A few quick steps, however, will enable you to make certain that your freezer -- whether a free-standing model or part of a refrigerator/freezer combination -- is doing its job. The first thing to check is the appliance's general condition. Most frost-free models (by far the majority these days) have a circulating fan right inside the food storage area; make sure that the space in front of this fan isn't blocked by packages of food. While you're at it, see if you can arrange the food on the racks so that all the internal walls of the freezer -- and the top and bottom as well -- allow for free air circulation.
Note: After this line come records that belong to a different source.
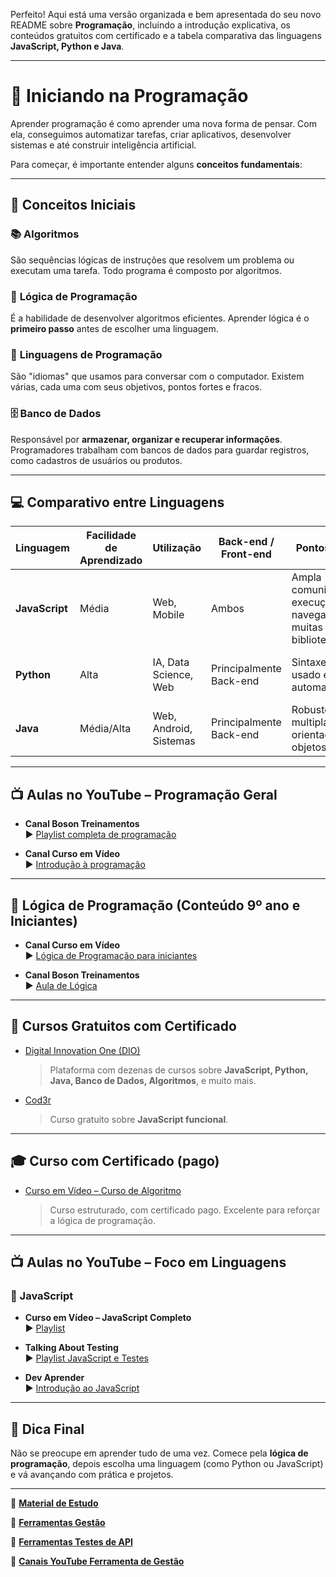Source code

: Perfeito! Aqui está uma versão organizada e bem apresentada do seu novo README sobre **Programação**, incluindo a introdução explicativa, os conteúdos gratuitos com certificado e a tabela comparativa das linguagens **JavaScript, Python e Java**.

---

# 🧠 Iniciando na Programação

Aprender programação é como aprender uma nova forma de pensar. Com ela, conseguimos automatizar tarefas, criar aplicativos, desenvolver sistemas e até construir inteligência artificial.

Para começar, é importante entender alguns **conceitos fundamentais**:

---

## 🧩 Conceitos Iniciais

### 📚 **Algoritmos**

São sequências lógicas de instruções que resolvem um problema ou executam uma tarefa. Todo programa é composto por algoritmos.

### 🧠 **Lógica de Programação**

É a habilidade de desenvolver algoritmos eficientes. Aprender lógica é o **primeiro passo** antes de escolher uma linguagem.

### 💬 **Linguagens de Programação**

São "idiomas" que usamos para conversar com o computador. Existem várias, cada uma com seus objetivos, pontos fortes e fracos.

### 🗄️ **Banco de Dados**

Responsável por **armazenar, organizar e recuperar informações**. Programadores trabalham com bancos de dados para guardar registros, como cadastros de usuários ou produtos.

---

## 💻 Comparativo entre Linguagens

| Linguagem      | Facilidade de Aprendizado | Utilização             | Back-end / Front-end    | Pontos Fortes                                               | Pontos Fracos                          |
| -------------- | ------------------------- | ---------------------- | ----------------------- | ----------------------------------------------------------- | -------------------------------------- |
| **JavaScript** | Média                     | Web, Mobile            | Ambos                   | Ampla comunidade, execução no navegador, muitas bibliotecas | Pode ser confuso no início, assíncrono |
| **Python**     | Alta                      | IA, Data Science, Web  | Principalmente Back-end | Sintaxe simples, usado em IA e automação                    | Menor performance em apps complexos    |
| **Java**       | Média/Alta                | Web, Android, Sistemas | Principalmente Back-end | Robusto, multiplataforma, orientação a objetos forte        | Verbosidade e curva de aprendizado     |

---

## 📺 Aulas no YouTube – Programação Geral

- **Canal Boson Treinamentos**  
  ▶️ [Playlist completa de programação](https://youtube.com/playlist?list=PLucm8g_ezqNrWAQH2B_0AnrFY5dJcgOLR)

- **Canal Curso em Vídeo**  
  ▶️ [Introdução à programação](https://youtu.be/Ofktsne-utM)

---

## 🧠 Lógica de Programação (Conteúdo 9º ano e Iniciantes)

- **Canal Curso em Vídeo**  
  ▶️ [Lógica de Programação para iniciantes](https://youtu.be/8mei6uVttho)

- **Canal Boson Treinamentos**  
  ▶️ [Aula de Lógica](https://youtu.be/41ubXTEPFO0)

---

## 📜 Cursos Gratuitos com Certificado

- [Digital Innovation One (DIO)](https://www.dio.me/)

  > Plataforma com dezenas de cursos sobre **JavaScript, Python, Java, Banco de Dados, Algoritmos**, e muito mais.

- [Cod3r](https://www.cod3r.com.br/courses/javascript-funcional-fundamentos)
  > Curso gratuito sobre **JavaScript funcional**.

---

## 🎓 Curso com Certificado (pago)

- [Curso em Vídeo – Curso de Algoritmo](https://www.cursoemvideo.com/curso/curso-de-algoritmo/)
  > Curso estruturado, com certificado pago. Excelente para reforçar a lógica de programação.

---

## 📺 Aulas no YouTube – Foco em Linguagens

### 🔸 JavaScript

- **Curso em Vídeo – JavaScript Completo**  
  ▶️ [Playlist](https://youtube.com/playlist?list=PLntvgXM11X6pi7mW0O4ZmfUI1xDSIbmTm)

- **Talking About Testing**  
  ▶️ [Playlist JavaScript e Testes](https://www.youtube.com/playlist?list=PL-eblSNRj0QH36XrwvGfhh14GjpG-ViS2)

- **Dev Aprender**  
  ▶️ [Introdução ao JavaScript](https://youtu.be/i6Oi-YtXnAU)

---

## 🚀 Dica Final

Não se preocupe em aprender tudo de uma vez. Comece pela **lógica de programação**, depois escolha uma linguagem (como Python ou JavaScript) e vá avançando com prática e projetos.

---

:open_book: **[Material de Estudo](./ferramentas_de_estudo.md)**

:open_book: **[Ferramentas Gestão](./ferramentas_gestao.md)**

:open_book: **[Ferramentas Testes de API](./ferramentas_teste_api.md)**

:open_book: **[Canais YouTube Ferramenta de Gestão](./canais_youtube_gestao.md)**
Next, get a vacuum cleaner. Unplug the freezer, remove the grill -- almost always at the front and bottom of the appliance -- and vacuum the refrigrator coils, doubtless covered with several years' accumulation of greasy dust, especially if your freezer is in the kitchen. Plug the freezer in again.
Now check the temperature of your freezer. Get a thermometer with a low range of zero degrees or lower, and check its accuracy. You can do this by placing it in a glass or jar that has been filled with ice, then topped off with water. A thermometer left in this bath should read 32 degrees (zero degrees Celsius) within five minutes or so. If the variance is just a couple of degrees, you can make allowances. If the thermometer is off by 5-10 ten degrees, return it or throw it away.
Place the thermometer between two packages of food in the freezer, close the door, and go away for a few minutes. If, upon checking the thermometer, you find that your freezer is holding at zero degrees (-18 Celsius), great. If not, adjust the freezer's thermostat accordingly (there's not much advantage to storing food at temperatures lower than zero, and your electric bill will be increased needlessly).
Check again after a day or so. And while you're at it, check the temperature of your refrigerator -- it should be no lower than 40 degrees (5 degrees Celsius).